Exercise is good for the brain. We know that. But most studies of exercise and brain health have focused on the effects of running, walking or other aerobic activities.

Now a new experiment suggests that light resistance training may also slow the age-related shrinking of some parts of our brains.

Our brains are dynamic organs, adding and shedding neurons and connections throughout our lifetimes. They remodel and repair themselves constantly,  in response to our lifestyles, including whether and how we exercise.

But they remain, like the rest of our bodies, vulnerable to the passage of time. Many neurological studies have found that, by late middle age, most of us have begun developing age-related holes or lesions in our brains’ white matter, which is the material that connects and passes messages between brain regions.

These lesions are usually asymptomatic at first; they show up on brain scans before someone notices any waning of his or her memory or thinking skills. But the lesions can widen and multiply as the years go by, shrinking our white matter and affecting our thinking. Neurological studies have found that older people with many lesions tend to have worse cognitive abilities than those whose white matter is relatively intact.

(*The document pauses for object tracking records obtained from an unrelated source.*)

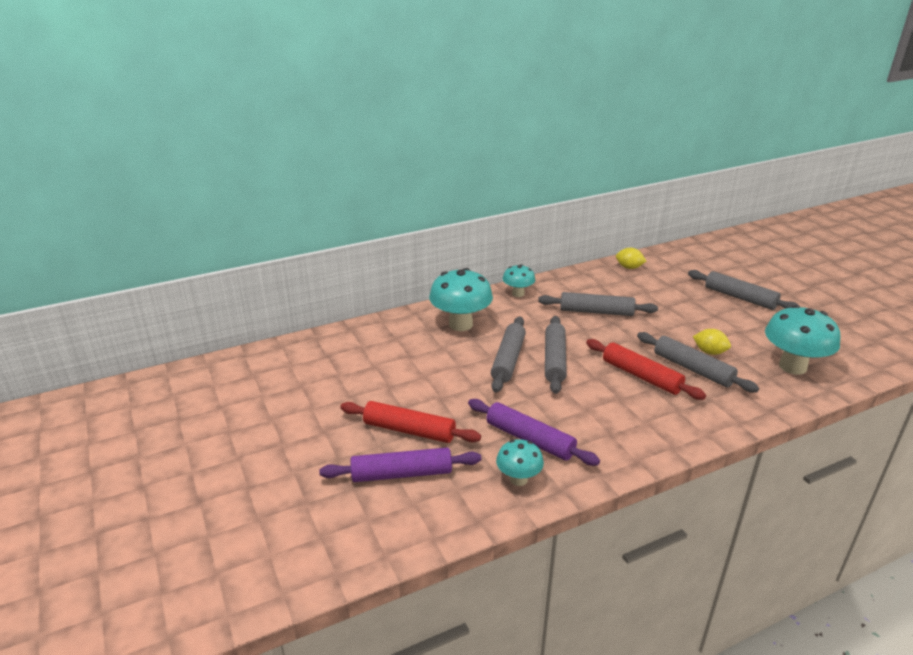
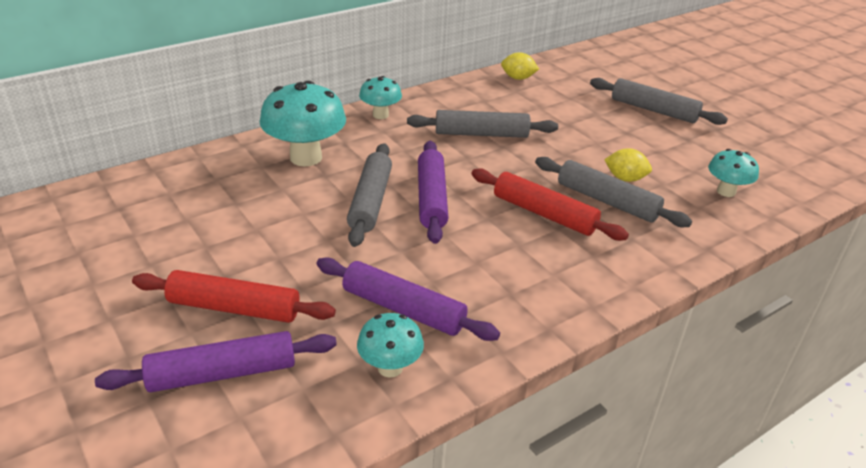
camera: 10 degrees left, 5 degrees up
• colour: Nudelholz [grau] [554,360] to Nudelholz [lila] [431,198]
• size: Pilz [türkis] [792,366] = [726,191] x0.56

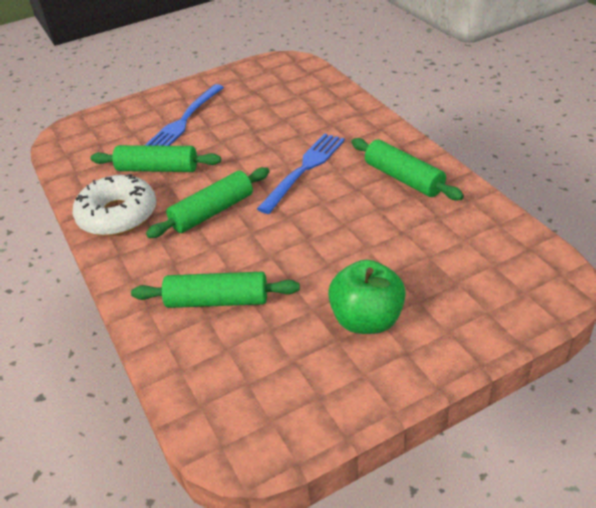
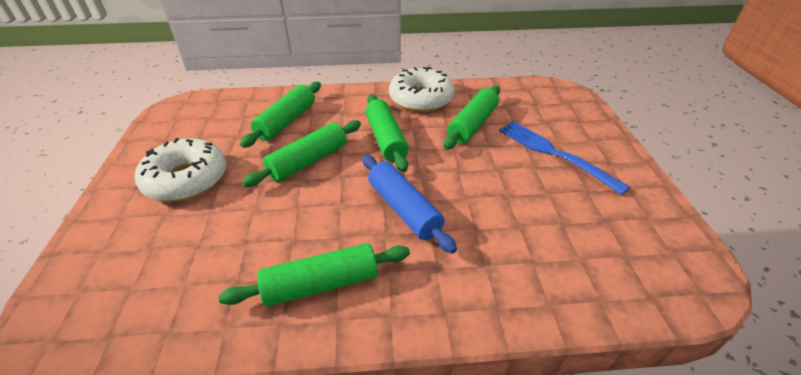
camera: 110 degrees right, 0 degrees up
• exchanged: Apfel [grün] [367,320] to Donut [weiß] [186,179]
• appeared: Nudelholz [grün] [308,161]
• exchanged: Gabel [blau] [304,169] to Nudelholz [blau] [403,209]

Past studies have suggested that regular, moderate aerobic exercise such as walking may slow the progression of white matter lesions in older people.

But Teresa Liu-Ambrose, a professor of physical therapy and director of the Aging, Mobility, and Cognitive Neuroscience Laboratory at the University of British Columbia in Vancouver, wondered whether other types of exercise would also be beneficial for white matter.

In particular, she was interested in weight training, because weight training strengthens and builds muscles.

The results of the study found that women who concentrated on balance and flexibility showed progression in the number and size of the lesions in their white matter. So did the women who had weight trained once per week.

But those who had lifted weights twice per week showed significantly less shrinkage and tattering of their white matter. Their lesions had grown and multiplied somewhat, but not nearly as much.

Dr. Liu-Amrbrose and her colleagues did not however closely examine whether differences in the women’s white matter translated into meaningful differences in their ability to think. They also hope to learn more about how weight training affects white matter.

Exercise, including weight training, clearly “has benefit for the brain,” Dr. Liu-Ambrose said.”However we are just really now gaining an appreciation for how impactful exercise can be.”